No breakups, but Emma’s been schooled a bit.  She’s been warned by her coven leader and race coach; she’s been warned by people on her team, and she been warned by Annie to knock off her shit.  She’s apologized, though, and maybe even grown up a little in the process.

She does have one last question, and it’s one that others who’ve viewed these proceedings have asked as well:

 

“Kerry.”

He turned back towards the bed, the curtain barely open. “Yeah?”

“Why—?” Emma once more looked as if she didn’t know if she should ask what was on her mind. “Why are you always so ready forgive me?”

Kerry looked away and stared at spot on the floor for a few seconds before replying in hushed tones. “Because I know what it’s like to want something you can’t ever have . . .” He sighed slowly as he met her gaze. “It hurts.”

“Yeah.” She wiggled her toes under the covers. “Does it go away?”

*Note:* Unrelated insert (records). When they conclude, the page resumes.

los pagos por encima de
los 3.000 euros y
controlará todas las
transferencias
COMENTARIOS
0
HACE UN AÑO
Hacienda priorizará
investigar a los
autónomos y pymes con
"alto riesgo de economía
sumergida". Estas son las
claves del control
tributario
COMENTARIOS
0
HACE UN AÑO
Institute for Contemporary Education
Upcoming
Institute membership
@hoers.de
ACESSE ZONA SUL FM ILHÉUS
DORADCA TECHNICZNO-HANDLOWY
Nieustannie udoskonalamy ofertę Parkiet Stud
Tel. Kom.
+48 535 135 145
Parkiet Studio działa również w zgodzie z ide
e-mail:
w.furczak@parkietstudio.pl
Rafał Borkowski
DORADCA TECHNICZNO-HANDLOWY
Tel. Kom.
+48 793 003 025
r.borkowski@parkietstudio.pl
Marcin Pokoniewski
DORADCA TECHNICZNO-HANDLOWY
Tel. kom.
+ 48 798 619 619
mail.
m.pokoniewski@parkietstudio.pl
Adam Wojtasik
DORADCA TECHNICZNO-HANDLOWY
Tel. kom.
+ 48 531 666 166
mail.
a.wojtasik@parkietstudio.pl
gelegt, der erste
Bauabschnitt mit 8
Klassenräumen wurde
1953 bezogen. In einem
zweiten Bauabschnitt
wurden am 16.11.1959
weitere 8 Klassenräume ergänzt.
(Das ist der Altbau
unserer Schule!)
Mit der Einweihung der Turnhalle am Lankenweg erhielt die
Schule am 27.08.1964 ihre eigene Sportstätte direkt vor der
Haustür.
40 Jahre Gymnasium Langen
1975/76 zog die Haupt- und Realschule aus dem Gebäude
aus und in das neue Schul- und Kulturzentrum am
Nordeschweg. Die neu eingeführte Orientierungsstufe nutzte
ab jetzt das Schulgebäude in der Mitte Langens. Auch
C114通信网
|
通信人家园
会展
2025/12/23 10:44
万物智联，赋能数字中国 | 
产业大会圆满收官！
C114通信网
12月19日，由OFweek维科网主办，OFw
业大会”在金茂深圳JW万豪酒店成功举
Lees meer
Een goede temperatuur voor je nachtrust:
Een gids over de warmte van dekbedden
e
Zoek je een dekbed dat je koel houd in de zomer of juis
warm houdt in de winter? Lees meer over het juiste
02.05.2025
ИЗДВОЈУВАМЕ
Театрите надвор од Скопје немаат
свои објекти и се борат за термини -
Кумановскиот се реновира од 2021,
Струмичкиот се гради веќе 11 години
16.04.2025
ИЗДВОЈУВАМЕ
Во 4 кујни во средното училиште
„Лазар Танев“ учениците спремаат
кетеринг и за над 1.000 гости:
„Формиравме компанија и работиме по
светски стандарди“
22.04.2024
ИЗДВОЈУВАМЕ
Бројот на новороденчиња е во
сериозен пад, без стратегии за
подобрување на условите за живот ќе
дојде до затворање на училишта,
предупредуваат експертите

“It does.” He gripped Annie’s hand. “Something better always comes along.”

 

Something better always comes along.  We know what Kerry lost in his move from California to Wales, and what came along that was better, and like it or not, those two events helped define him now.  He’s been hurt a lot, and that’s one of the reasons why he doesn’t want to hurt anyone else.  And because he’s twelve and isn’t that good picking up on different social situations, he doesn’t realize that he’s been hurting Emma more by not shutting her down right away.

He tells her what he understands best:  I know you want me, but you can’t have me.  I’ve been there, and it hurts, and that sucks.  And I don’t want to do that to you . . . but it gets better, because something else good will come along.

It did for him.

He’s gotta figure it will for her as well.